Additionally, fewer house purchases will lead to a sharp decline in mortgage activity.

Simon Gammon, managing partner, Knight Frank Finance, explains that, as a result of the lockdown, lenders are likely to issue almost 350,000 fewer mortgages for house purchase this year than they otherwise would have done.

That includes more than 150,000 fewer mortgages to first-time buyers, underlining how crucial it is for the whole economy that property industry professionals are able to get back to work as soon as it’s safe to do so.

“It’s become increasingly clear lenders are eager to do business,” he says. “Two weeks ago, many banks retreated to the safety of more conservative lending criteria as they were overwhelmed by calls in the wake of two Bank of England rate cuts and the shut-down of many international call centres.”

“But in recent days we’ve seen the major lenders coming back, raising the loan-to-value ratios they are willing to lend at, eager to gain market share. All they need to get the borrowers moving is a functioning housing market."

Knight Frank’s five-point plan to reignite the UK’s housing post-Covid include:

  • Implement a stamp duty holiday
  • Extend Help to Buy
  • Review the conveyancing process
  • Introduce virtual planning meetings
  • Offer greater flexibility around planning obligations, S106 and CIL requirements

To ensure the UK’s housing market is kick-started post lockdown, Knight Frank analysts have mapped out a series of critical government-led measures to drive liquidity in the housing market, support the wider economy and boost receipts for exchequer.
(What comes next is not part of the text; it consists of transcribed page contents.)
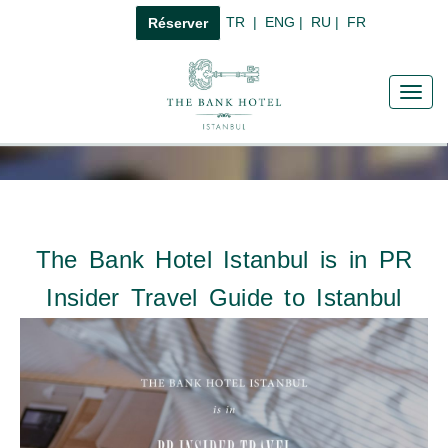
TR
|
ENG
|
RU
|
FR
Réserver
Toggl
navig
The Bank Hotel Istanbul is in PR
Insider Travel Guide to Istanbul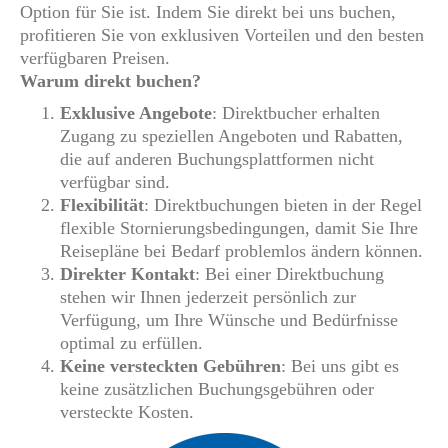
Option für Sie ist. Indem Sie direkt bei uns buchen,
profitieren Sie von exklusiven Vorteilen und den besten
verfügbaren Preisen.
Warum direkt buchen?
Exklusive Angebote
: Direktbucher erhalten
Zugang zu speziellen Angeboten und Rabatten,
die auf anderen Buchungsplattformen nicht
verfügbar sind.
Flexibilität
: Direktbuchungen bieten in der Regel
flexible Stornierungsbedingungen, damit Sie Ihre
Reisepläne bei Bedarf problemlos ändern können.
Direkter Kontakt
: Bei einer Direktbuchung
stehen wir Ihnen jederzeit persönlich zur
Verfügung, um Ihre Wünsche und Bedürfnisse
optimal zu erfüllen.
Keine versteckten Gebühren
: Bei uns gibt es
keine zusätzlichen Buchungsgebühren oder
versteckte Kosten.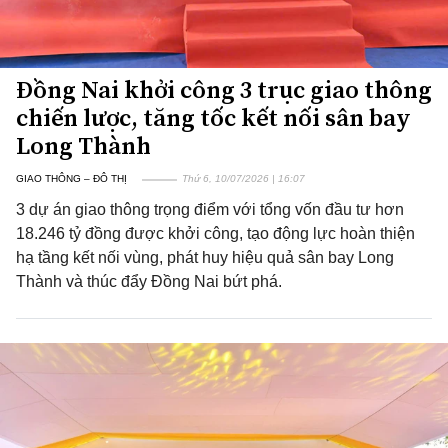
Đồng Nai khởi công 3 trục giao thông
chiến lược, tăng tốc kết nối sân bay
Long Thành
GIAO THÔNG – ĐÔ THỊ
Thứ 6, 10/07/2026 | 16:07
3 dự án giao thông trọng điểm với tổng vốn đầu tư hơn
18.246 tỷ đồng được khởi công, tạo động lực hoàn thiện
hạ tầng kết nối vùng, phát huy hiệu quả sân bay Long
Thành và thúc đẩy Đồng Nai bứt phá.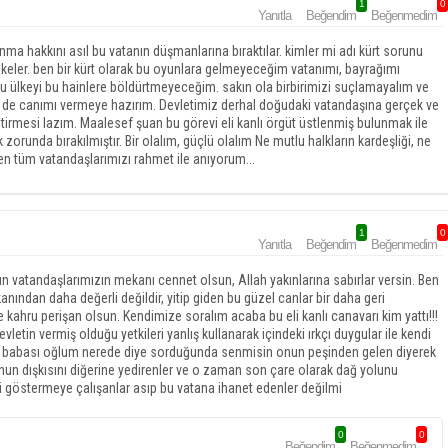
1
0
Yanıtla
Beğendim
Beğenmedim
a hakkını asıl bu vatanın düşmanlarına bıraktılar. kimler mi adı kürt sorunu
r. ben bir kürt olarak bu oyunlara gelmeyeceğim vatanımı, bayrağımı
ülkeyi bu hainlere böldürtmeyeceğim. sakın ola birbirimizi suçlamayalım ve
e de canımı vermeye hazırım. Devletimiz derhal doğudaki vatandaşına gerçek ve
tirmesi lazım. Maalesef şuan bu görevi eli kanlı örgüt üstlenmiş bulunmak ile
runda bırakılmıştır. Bir olalım, güçlü olalım Ne mutlu halkların kardeşliği, ne
len tüm vatandaşlarımızı rahmet ile anıyorum...
1
0
Yanıtla
Beğendim
Beğenmedim
tün vatandaşlarımızın mekanı cennet olsun, Allah yakınlarına sabırlar versin. Ben
anından daha değerli değildir, yitip giden bu güzel canlar bir daha geri
 kahru perişan olsun. Kendimize soralım acaba bu eli kanlı canavarı kim yattı!!!
etin vermiş olduğu yetkileri yanlış kullanarak içindeki ırkçı duygular ile kendi
kan babası oğlum nerede diye sorduğunda senmisin onun peşinden gelen diyerek
nun dışkısını diğerine yedirenler ve o zaman son çare olarak dağ yolunu
ini göstermeye çalışanlar asıp bu vatana ihanet edenler değilmi
0
0
Beğendim
Beğenmedim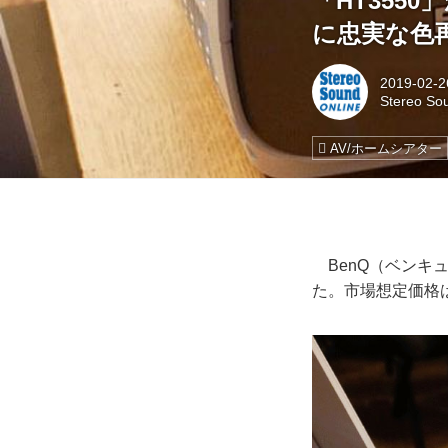
「HT355
に忠実な色
2019-02-2
Stereo So
AV/ホームシアター
BenQ（ベンキュ
た。市場想定価格は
However, measures to help stimulate demand may fall flat without supply-side support, says Olivier Knight, research associate at Knight Frank.

“Initiatives designed to keep the planning system moving have already been made, with the Coronavirus Bill effectively allowing councils to hold virtual planning meetings, but more can be done,” he says.

According to Gammon, an extension of time to implement existing and pending planning permissions would be a start – one that has the backing of the HBF, the trade body for the home building industry.

There is also a precedent with the government having granted similar temporary powers between 2009 and 2012 following the financial crisis.

Gammon concludes: “Greater flexibility should also be encouraged with regards to the payment of planning obligations, such as section 106 and Community Infrastructure Levy (CIL) payments. Such outlays are generally paid up-front and – given expected limited cash-flow over the coming months - a move to allow practical staggering or staged payments would be welcome.”